I'm wondering, given a random truth-table with N binary variables and 1 binary output, what is (worst case) the smallest network that can learn it? (In terms of number of parameters).
This is technically true, but I wonder how close you could get to 100% with minimal size. I would expect that you could get somewhere around >98% with a network that's a few megabytes in size.
Having gone through this tutorial (which is great!) and several others, I'm curious what is a good second step for the casual neural network learner?
It sounds like there is a growing bag of tricks neural network researchers are discovering to make training practical and stable for large data sets.
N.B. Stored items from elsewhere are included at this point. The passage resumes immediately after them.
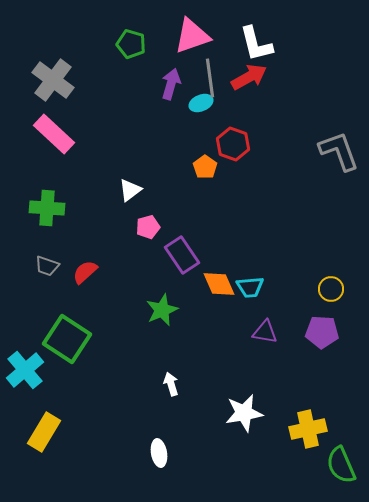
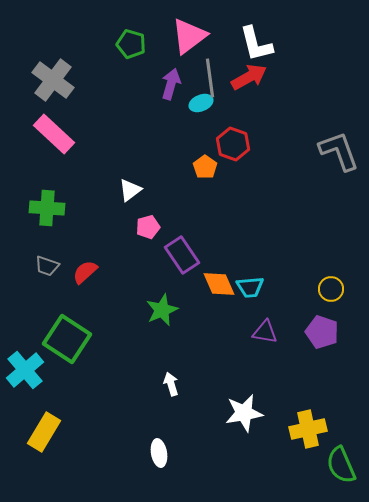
pink triangle: moved 3 px left; rotated 18 degrees counterclockwise
purple pentagon: rotated 16 degrees clockwise
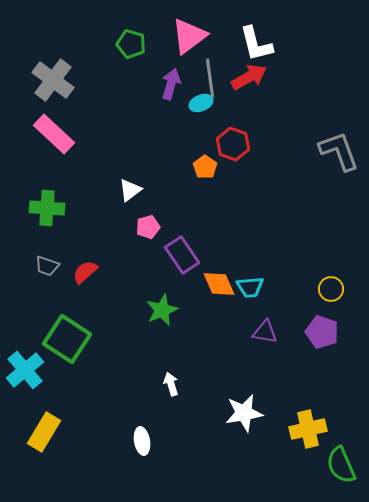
white ellipse: moved 17 px left, 12 px up
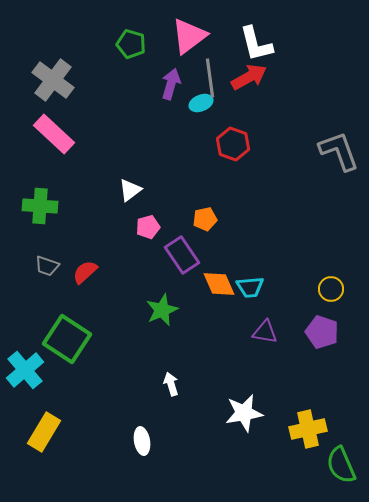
orange pentagon: moved 52 px down; rotated 25 degrees clockwise
green cross: moved 7 px left, 2 px up
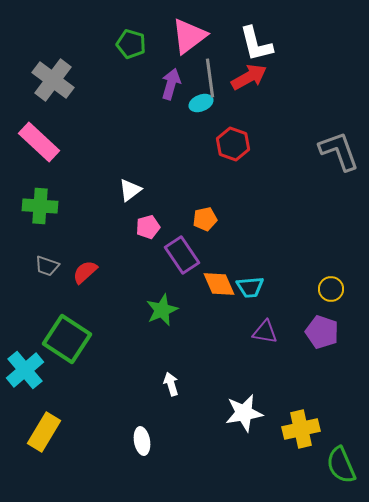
pink rectangle: moved 15 px left, 8 px down
yellow cross: moved 7 px left
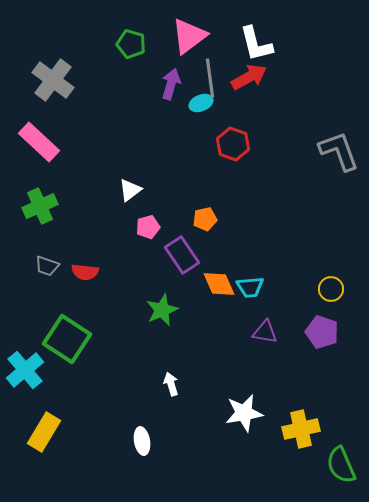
green cross: rotated 28 degrees counterclockwise
red semicircle: rotated 132 degrees counterclockwise
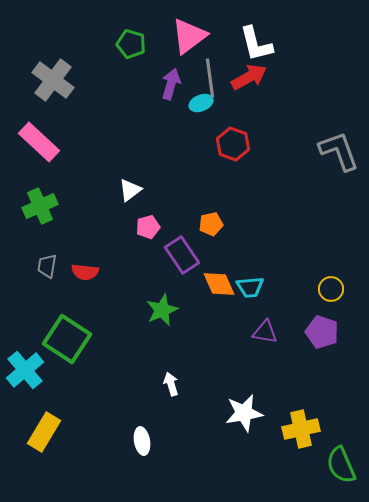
orange pentagon: moved 6 px right, 5 px down
gray trapezoid: rotated 80 degrees clockwise
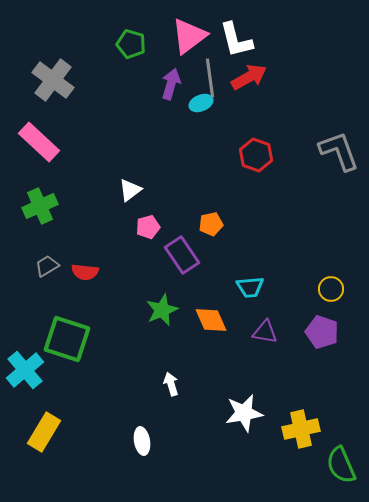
white L-shape: moved 20 px left, 4 px up
red hexagon: moved 23 px right, 11 px down
gray trapezoid: rotated 50 degrees clockwise
orange diamond: moved 8 px left, 36 px down
green square: rotated 15 degrees counterclockwise
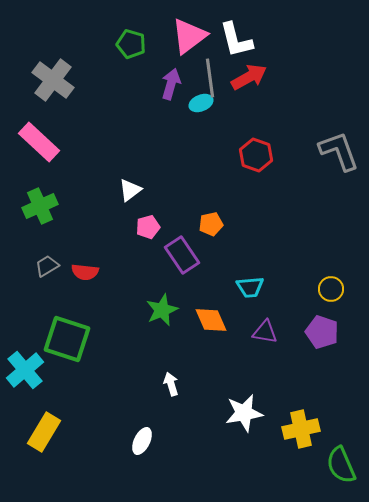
white ellipse: rotated 36 degrees clockwise
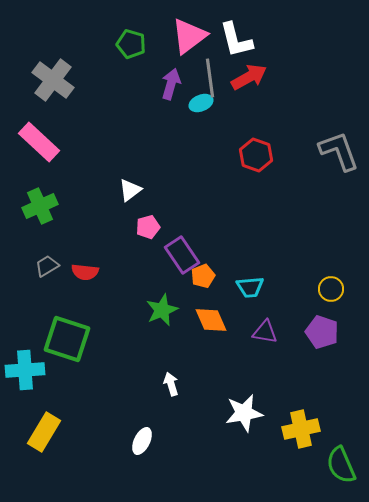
orange pentagon: moved 8 px left, 52 px down; rotated 10 degrees counterclockwise
cyan cross: rotated 36 degrees clockwise
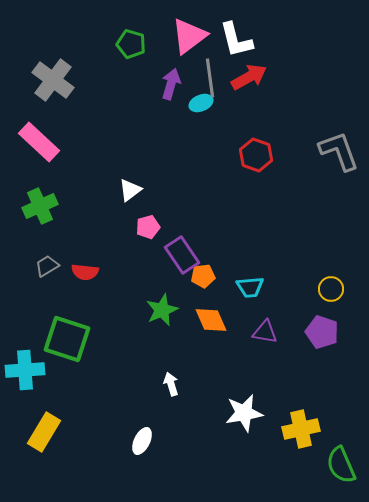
orange pentagon: rotated 15 degrees clockwise
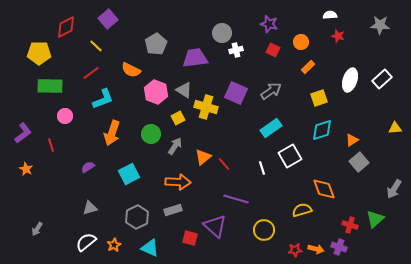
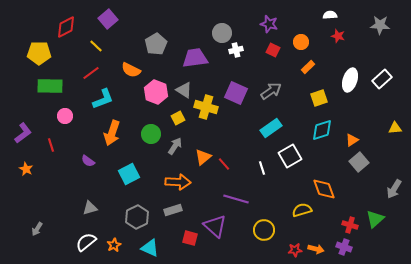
purple semicircle at (88, 167): moved 6 px up; rotated 112 degrees counterclockwise
purple cross at (339, 247): moved 5 px right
One example would be using relu activation - whenever I play with it in a simple tutorial like this one, training seems to explode and fail much more frequently, so I'm guessing either I'm missing another step people use, or there are some extra constraints on initial conditions?
Using a Gaussian for activation in my tutorials has tended to be more stable and converge much faster, but I assume there is a huge downside lurking somewhere to having a non-monotonically increasing function?
What are the tricks of the trade that a weekend warrior should investigate?
You may want to check out Andrew Ng's Deep Learning Specialization over on Coursera. [1] One of the courses is specifically about hyperparameter tuning and another about structuring your project. There is a lot of practical information scattered across all the courses.
Yes, I'm taking the specialization and having a blast with it. :-)
Based on the limited amount of information, I'm assuming that by "training explodes" you mean that your gradient descent never reaches a local minimum. Try lowering your learning rate? You may be "stepping over" the minimum.
You are both right. It is worthwhile knowing that something has been posted before, in order to review old comments if interested and good content is always worth repeating.
In any case, reposting is allowed, for several good reasons, which have been discussed in the past.